**Required tasks:**
[a] Reproduce the passage on social behavioral biometrics word for word, starting at "Language-based identification was" and ending at "linguistic attributes [10].".
[b] Pick up the passage on social behavioral biometrics after its last sentence and keep writing.

**Excerpt provided:**
Later, the research in [9] introduced key SBB traits, including the reply and retweet networks. Both networks serve as social behavioral biometrics and are generated based on how often a user responds to or retweets content from their digital acquaintances [9]. They represent social interactions as network structures, with nodes being users and edges denoting interactions [9]. They differ in their data sources, with the reply network focusing on user responses and the retweet network revolving around content redistribution. Logarithmic frequency of weights is assigned to the edges in these networks to establish them [9]. Among these two, the reply network exhibited superior performance in identifying individuals.
Further, the trendy topic profile captures users’ hashtag usage behaviors to understand topic-wise interests and preferences, and the URL network maps users’ domain preferences and sharing patterns in online social networks [9]. Additionally, a temporal profile was designed to capture the temporal information regarding an individual’s online activity [28]. The temporal profile yields a wealth of data, including the average daily probability of tweeting, average hourly tweet frequency, patterns of tweeting across seven-day intervals, specific times of tweeting throughout the week, and others, while offering statistical data-rich insights. The temporal profile demonstrates lower performance in comparison to other SBB traits [28].
Language-based identification was also explored by Sanjida et al. [10,29]. They designed linguistic profiles as an SBB trait for online user authentication to identify writing style, vocabulary, and other language attributes. A Term Frequency-Inverse Document Frequency (TF-IDF) technique was utilized to extract the linguistic profiles of OSN users. The method was validated with machine learning classifiers, demonstrating a high degree of accuracy in recognizing users through linguistic attributes [10].
SBB features have been applied to enhance online safety lately. A sexual predator detection system is introduced in [18] that extracts SBB features from textual conversations to build user profiles, and by focusing on specific features, the system was able to detect potential threats with high accuracy. In [30], an innovative method was proposed to improve both personalized services and the security of Internet of Things (IoT) devices by leveraging SBB features. By incorporating continuous verification intelligence into smart devices, a high user verification rate was reported. In addition, personality traits were explored as a form of SBB features to evaluate user trustworthiness online [16], demonstrating the potential of SBB traits in fostering trust in online interactions. Lastly, Saleema and Thampi [31] put forth an innovative approach to user identification in online social networks, using behavior modeling based on cognitive psychology. This approach amalgamated user-generated content with social interaction data, taking into account aspects like memory, learning, and perception, thereby achieving a comprehensive understanding of user behavior [31]. The model was able to discern between authentic and fake users, indicating the potential of cognitive psychology-based behavior modeling for user identification in online social networks [31].

**Dataset:**
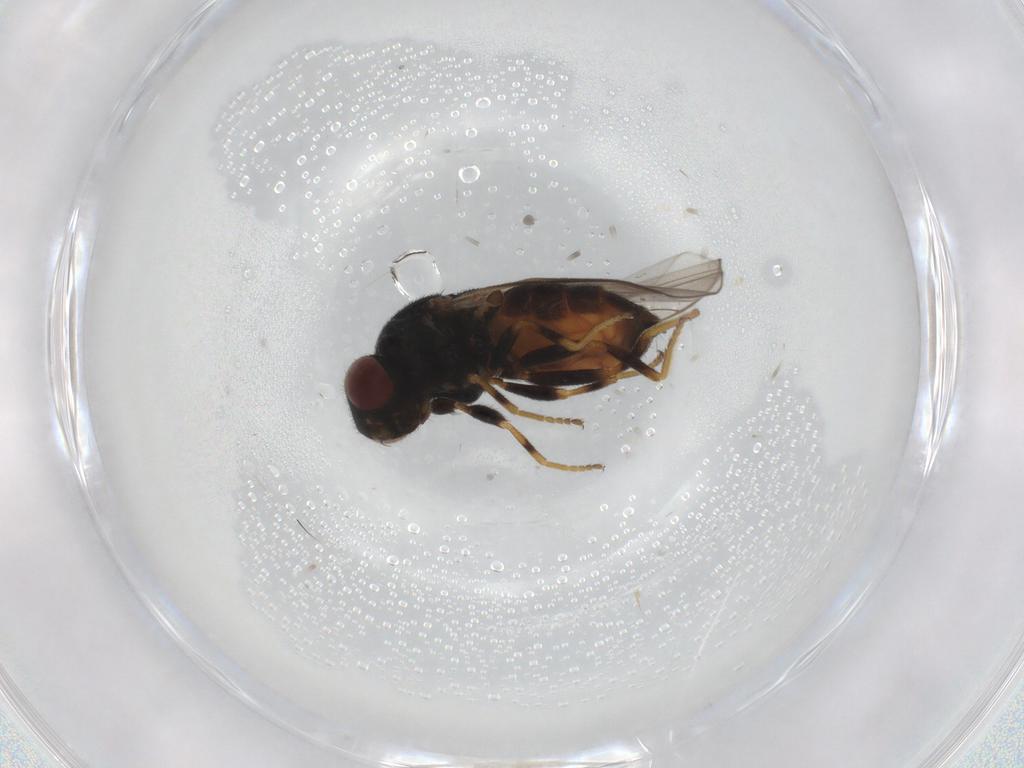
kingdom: Animalia
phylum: Arthropoda
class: Insecta
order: Diptera
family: Chloropidae
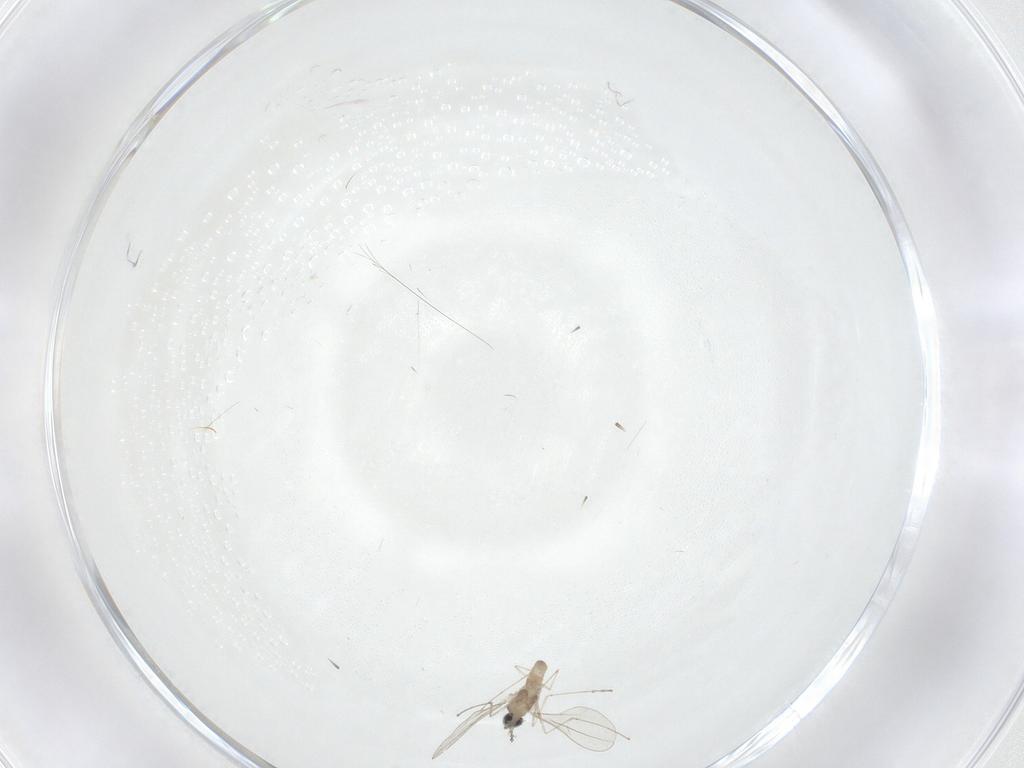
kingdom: Animalia
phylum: Arthropoda
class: Insecta
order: Diptera
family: Cecidomyiidae
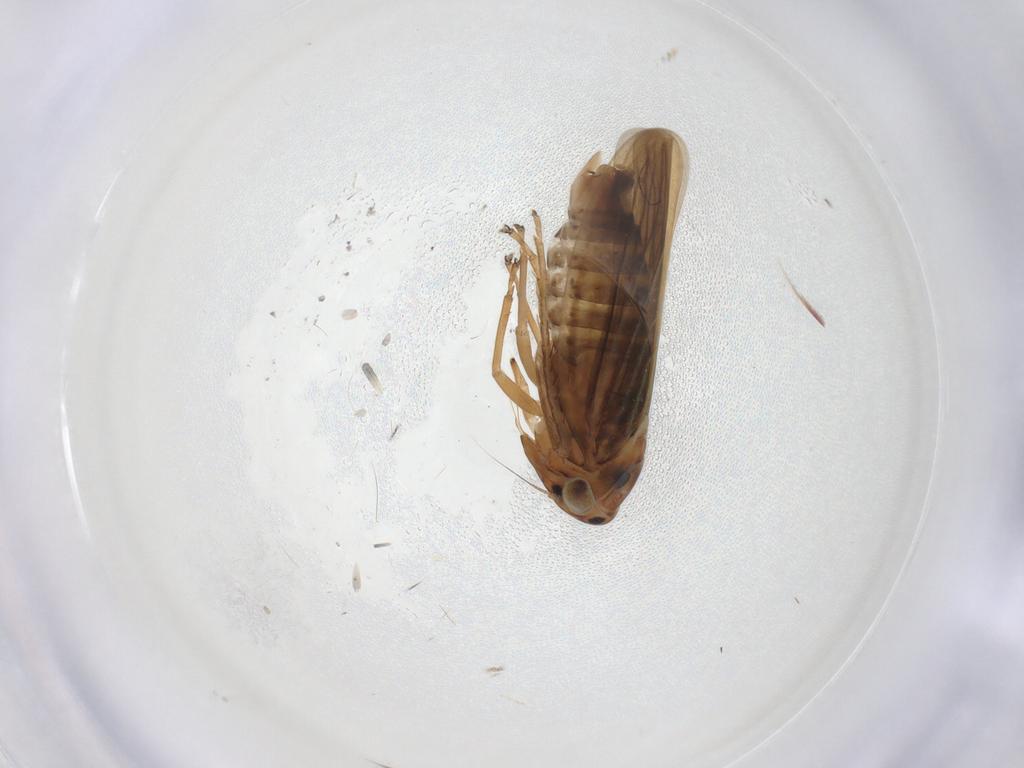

**Final results:**
[a]
Language-based identification was also explored by Sanjida et al. [10,29]. They designed linguistic profiles as an SBB trait for online user authentication to identify writing style, vocabulary, and other language attributes. A Term Frequency-Inverse Document Frequency (TF-IDF) technique was utilized to extract the linguistic profiles of OSN users. The method was validated with machine learning classifiers, demonstrating a high degree of accuracy in recognizing users through linguistic attributes [10].

[b]
In the latest advancement of SBB, Zaman et al. [11] introduced human micro-expression as a novel social behavioral biometric. This method transforms users’ microblogs into emotion signals by leveraging Parrott’s [32] six primary emotions [11]. An emotion detection model was developed to extract these six fundamental emotions from the user-generated content [11]. Later, the emotion signals and their corresponding mappings are constructed using an original technique proposed in [11]. Dynamic Time Warping (DTW) algorithm [33] was subsequently employed to extract emotion-progression features within pairs of emotion signals, leading to the creation of a comprehensive human micro-expression profile for users on online social networks. A rank-level fusion with weighted Borda count technique [34] is used to generate the final decision score for user identification. The identification of users based on solely human micro-expression biometrics demonstrated promising results.
One of the key limitations of the recent SBB trait is that while the standalone identification performance is reasonably good, the identification process is not comprehensive, resulting in underperformance when compared to existing multimodal SBB systems. Furthermore, the compatibility of human micro-expression for comprehensive user identification by looking at several SBB traits is still unknown. Therefore, the incorporation of human micro-expression not only reveals the integration capacity of the emotion-based SBB features with the network, temporal, and linguistic-based SBB features but also demonstrates the potential ability to improve the existing identification performance in a multimodal framework. This aspect necessitates further research to bridge the gap between individual SBB traits and a comprehensive, multimodal user identification approach.

3. Methodology

This section provides a detailed description of the proposed method for biometric identification of users. The system is designed to identify users based on their social behavioral biometrics, which are extracted from their online social network profiles. The system is comprised of four key components: data preprocessing, SBB trait generation, matching score generation, and score fusion and identification.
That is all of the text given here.